Dans la réalité, le pervers est une personne qui n'a pas une bonne image d'elle-même. Le pervers a un "complexe". Il se sent inférieur à sa victime qu'il n'arrive pas à dominer ni par la séduction, ni par l'exercice normal de l'autorité dans une hiérarchie (!!) ni par tout autre moyen loyal.
Il peut être jaloux, envieux, médiocre... mais en fait, sa jalousie, l'envie ou tout autre ressort de la conduite qui l'amène au harcèlement ne sont que les révélateurs de sa nature perverse.
Il jouit véritablement quand la victime est démontée, à bout. Il se plaît dans le rôle du méchant.
Pour prendre ce plaisir à détruire l'autre, le harcéleur va instrumentaliser son appartenance à un groupe dominant, son autorité hiérarchique, la dépendance relative de sa victime.
La victime elle, peut avoir conscience de ce harcèlement sans pouvoir réagir par peur de perdre sa situation, de se faire exclure définitivement dans sa relation avec les autres, ou de briser sa vie dans le cas d'un divorce ou d'une séparation.
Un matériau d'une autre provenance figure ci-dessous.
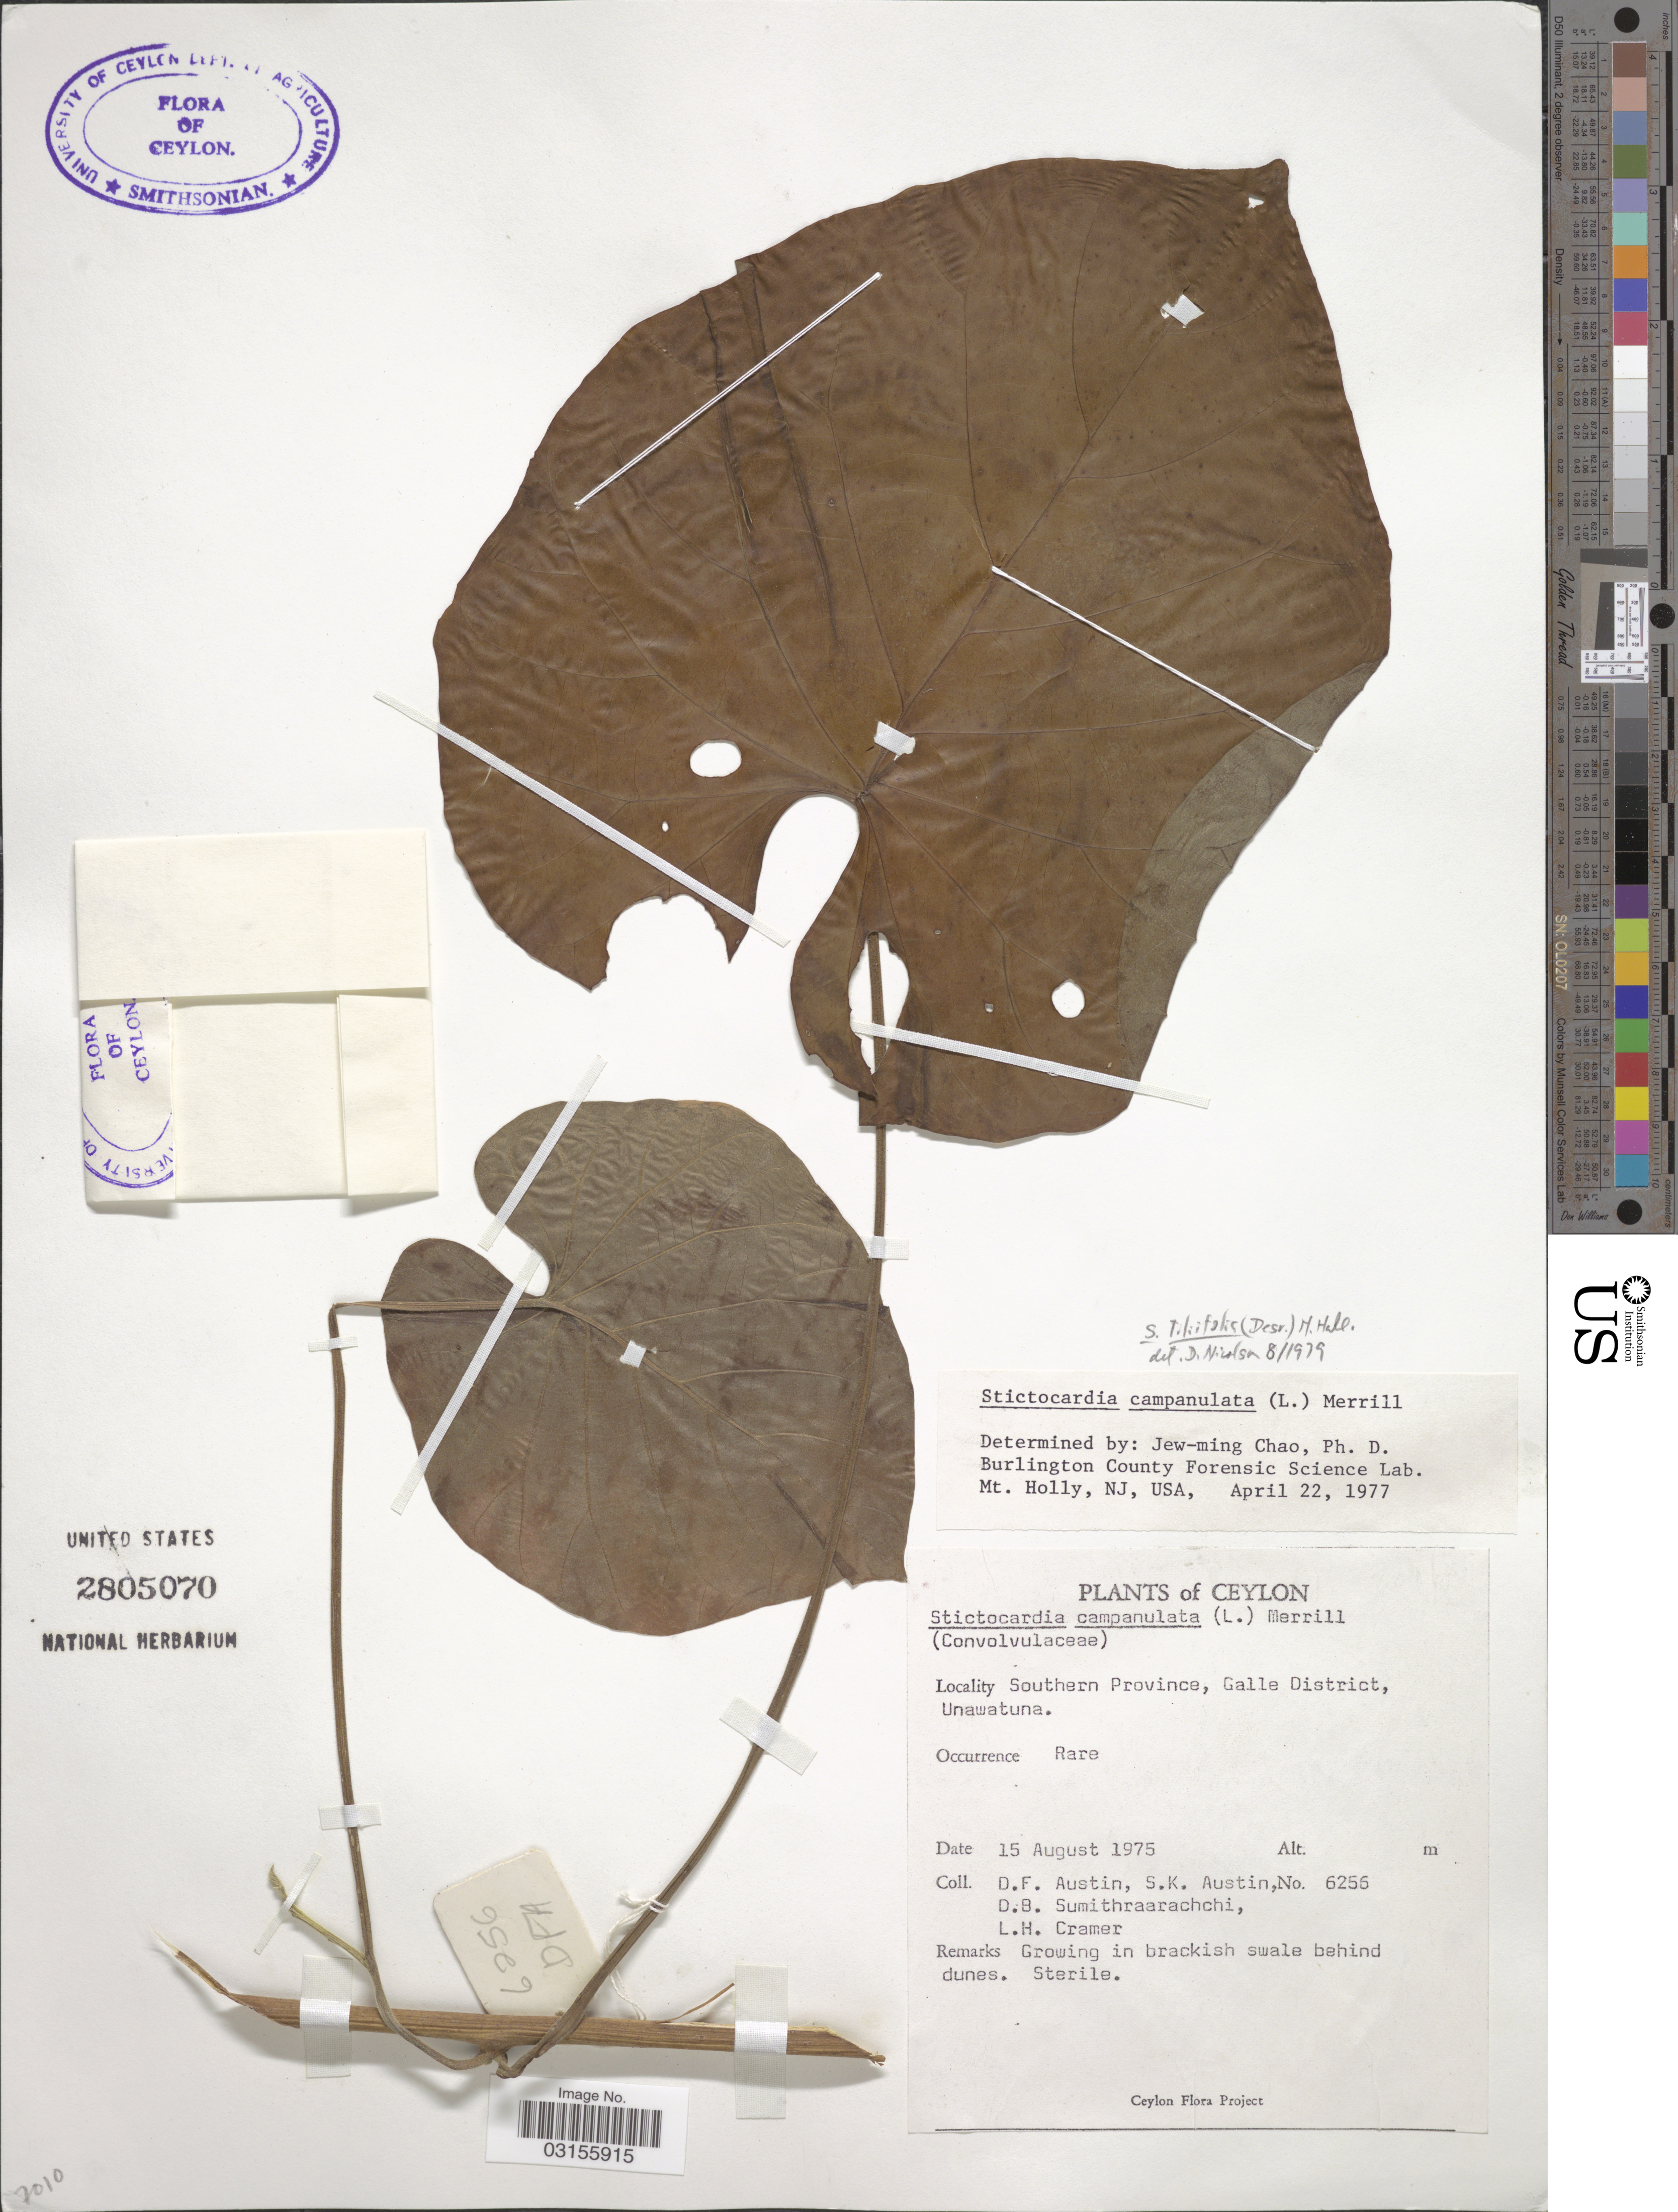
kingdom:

En tout cas il tient sa victime comme par un chantage ; sa force vient de la faiblesse de l'autre.
Dans l'entreprise, tant que le harcéleur n'est pas démasqué, poursuivi par la loi, sa victime se trouve seule sans l'aide des collègues qui peuvent craindre des représailles. Cette situation contribue à la jouissance du personnage et fait son bonheur.
S'il n'est pas le patron lui-même, le harcéleur peut être un collègue qui agit pour lui-même. Il peut être aussi l'instrument de la direction pour obliger un employé à démissionner quel que soit son rang, sa compétence ou son efficacité. L'entreprise, une fois la mission accomplie, ne se gênera pas pour se débarrasser de son "bras séculier" à la première occasion. C'est inévitable quand l'abus devient notoire et que le scandale éclate.
A l'école. Le harcèlement à l'école est sous la responsabilité des professeurs, des responsables d'éducation, des parents, du chef d'établissement. La vigilance fait partie de leur charge.
Quand ils y manquent, ils sont gravement en faute car les conséquences sur la victime sont toujours graves, parfois tragiques et irrémédiables.
Un professeur ou un éducateur commet un véritable crime quand il harcèle un élève ou un étudiant qu'il est là pour instruire et aider dans sa formation.
Les éducateurs ne sont pas à leur place quand ils ignorent ce qui se passe dans le groupe et quand ils en arrivent à laisser un élève en proie à ce drame. Quant aux parents, c'est par la parole et l'écoute permanente qu'ils peuvent aider leur enfant à s'exprimer sur ce sujet et à vaincre sa honte à dire sa détresse.